In continuation, inspired by the “Make in India” initiative, a concept paper entitled “Make in North-East” has also been prepared which will not only generate revenue for the North-east, but will also create job opportunities to prevent the exodus of youth which is presently taking place from the region to the rest of the country (Dev 2016). This initiative will not only help in promoting industry and business, but will also bridge the psychological barriers and bring North-east closer to mainstream India’s brisk march on the road to development and growth. In addition, the North-East is emerging as the destination for new "start-ups." The provision of two years of tax-free facility and 3 months’ exit period are unique features of this plan on behalf of the Ministry of DoNER (Dev 2016). This is an added incentive in the form of a “Venture” fund for new entrepreneurs to provide relief from financial liabilities. This will not only boost employability and revenue in the region, but would also offer an incentive and thus attract youth from other parts of the country to come and participate in the development of the North-east states.

Indian Inhibitions Impeding Investment

In the absence of cooperation among these countries, a “withdrawal syndrome” can be seen. India withdrew from the Myanmar–Bangladesh–India trilateral gas pipeline signed in 2005 primarily due to Bangladesh’s demand for electricity produced in Bhutan and Nepal via India’s transmission grids, as well as unilateral free trade access to Indian markets (Lama 2018). India considered this to be an intrusion into its sovereignty. Similarly, the much talked about Bangladesh-China-India-Myanmar (BCIM) Economic Corridor has been effectively abandoned, mainly on the grounds that it would impinge upon India’s perceived security interests. Here, within a cooperation venture, the "hidden power struggle" and national power demonstration have remained conspicuous (Lama 2018). This stands regardless of the countries’ military power, political system, economic orientation, topography and natural resource endowments. 

The GoI has launched several programmes to connect the NER with South East Asia. Regional connectivity, now under the process of resuscitation within the BBIN sub-region, could serve as a pathway to larger trans-regional connectivity.  Despite these claims, New Delhi’s repeated extensions to deadlines for projects in the region are a sign of their inability to deliver on its promises. India is responsible for two big projects—the Kaladan multi-modal transport project and India-Myanmar-Thailand trilateral highway which was conceived in 2003 and slated to be ready by 2015. Despite the $484-million projects serving as an opportunity to showcase its Act East policy, both projects have drastically fallen behind schedule (Bagchi 2018). The project entirely financed and controlled by the Indian government was expected to promote economic activity in the underdeveloped Myanmarese provinces like Rakhine and Chin along with the North Eastern states of India (Thakuria 2018). Moreover, these projects were expected to counter China’s growing influence in Myanmar.

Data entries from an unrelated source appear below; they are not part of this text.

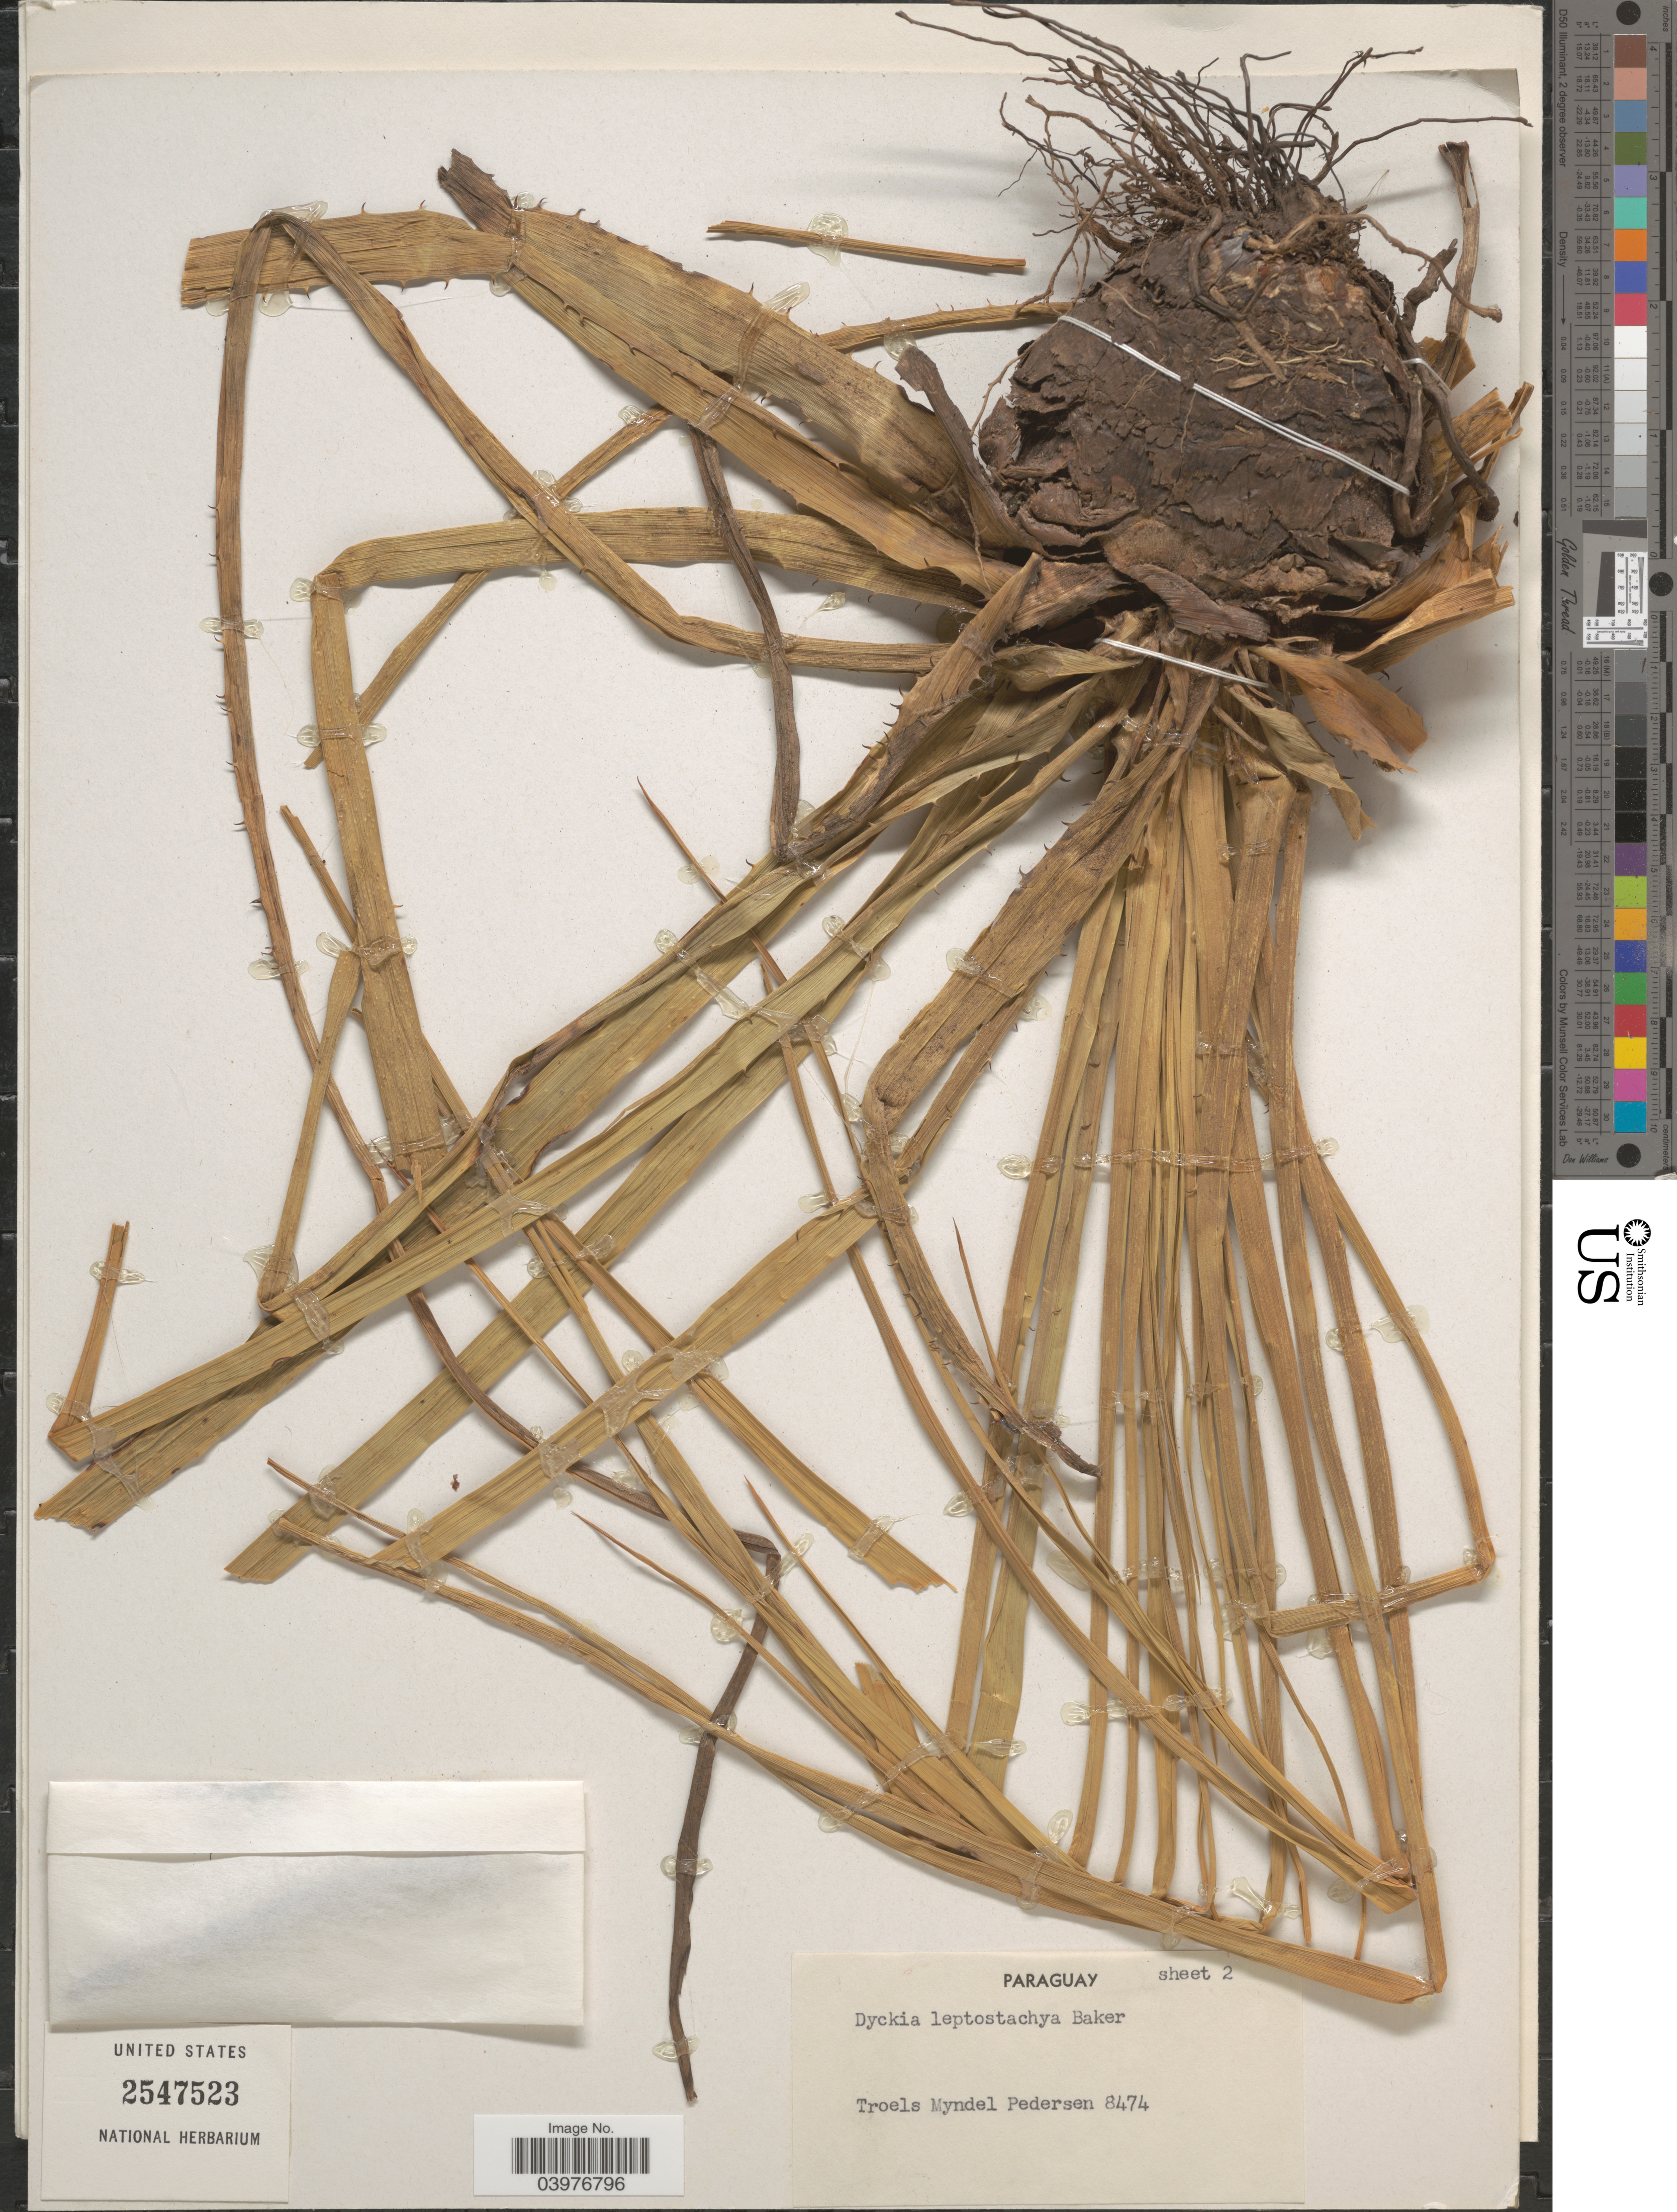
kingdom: Plantae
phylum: Tracheophyta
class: Liliopsida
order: Poales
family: Bromeliaceae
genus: Dyckia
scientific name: Dyckia leptostachya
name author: Baker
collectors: T. Pederson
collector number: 8474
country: Paraguay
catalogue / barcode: US 2547523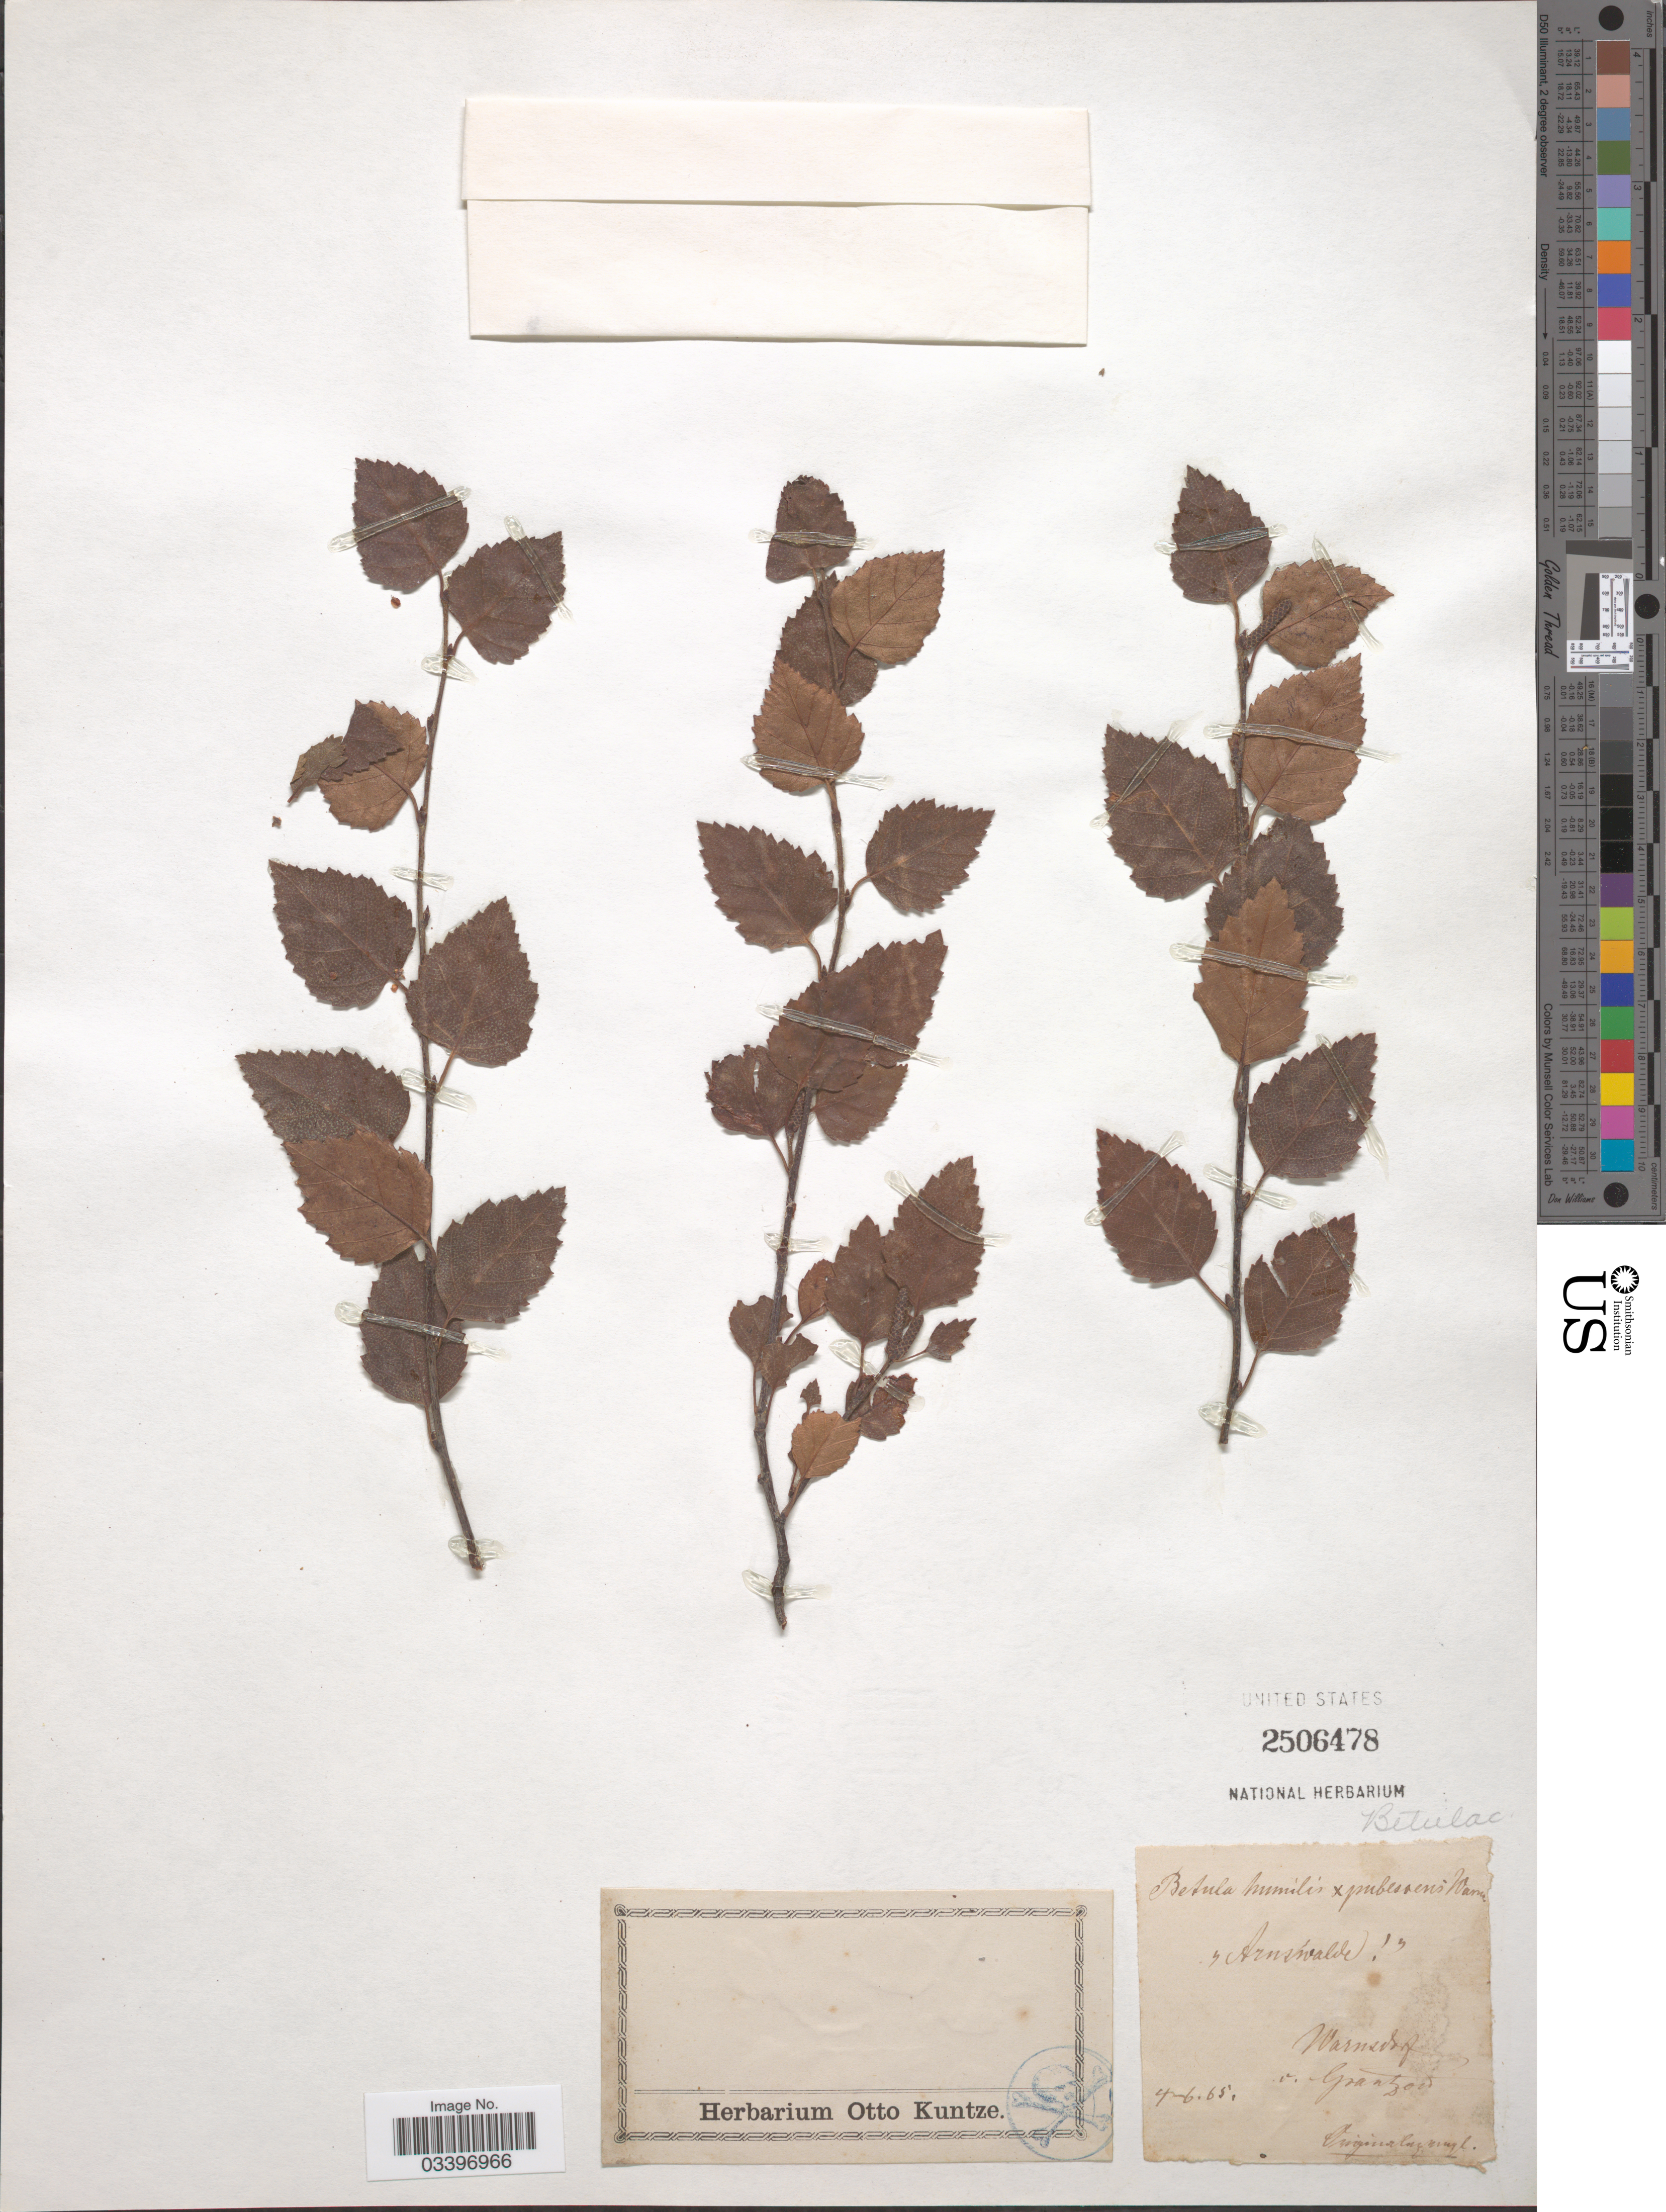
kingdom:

Establishing connectivity within the NER and with neighbouring countries are an integral part of the Act East Policy. Until infrastructure in the region—roads, rail, inland water transport, telecom, airports, power, etc—are fully established, the micro and macro benefits of the policy cannot be assessed. Although North-East India is where South East Asia begins, all considerable economic benefits that have flowed out of the Act East Policy have gone to other parts of the country.